On Sat, Apr 21, 2001 at 08:52:47AM -0700, David Schwartz wrote:
However the way you handle this is that you don't bill for flows whose accounting records you have lost, so you always err in favor of your customer. This gives you the right incentive to dimension your accounting infrastructure so that loss is minimized. As long as the loss rate is in the ballpark you showed, the lost revenue probably doesn't justify the effort (VIP upgrades) to fix this.
Simon.
That is nonsense.
Keep cool ..
If Burger King couldn't bill an average of 3% of their customers due to billing error, they'd raise their prices 3%. The net amount paid by their customers would still be the same and their total revenue would still be the same. They'd still be just as competitive. They'd just be billing based upon, you guessed it, statistical sampling.

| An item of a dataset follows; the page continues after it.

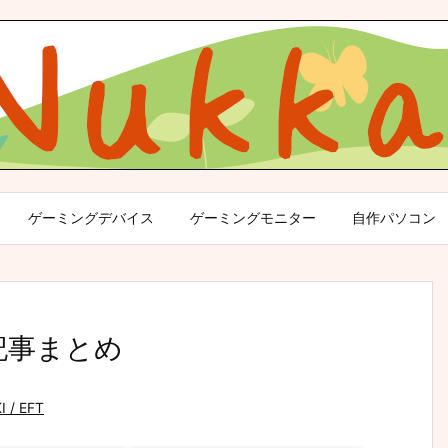
ゲーミングデバイス
ゲーミングモニター
自作パソコン
V 記事まとめ
 / EFT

Even if I lose 3% of all flows that does not mean that I also lose 3% of valuable data. It depends on which flows have been thrown away. In the worst case you may lose nearly 100%, in the best case you almost lose nothing. It would be interesting which algorithm is been chosen for throwing away flows. The observation I made years ago was that 30% - 40% of all IP accounting records just made up a few bytes. At that time disk space and computing power were more limited, so I decided to just throw them away. And I'm quite sure that our company did not lose one buck. Furthermore: you will never bill byte by byte. That means a customer has to pay x $ per Gig. If he used 2.1 Gig he has to pay for 3 Gig, if he used 2.9 Gig he also pays for 3 Gig. Of course the better you know what you are missing or discarding, the better your CFO will feel.
If you pay for it, you have to bill for it, somehow.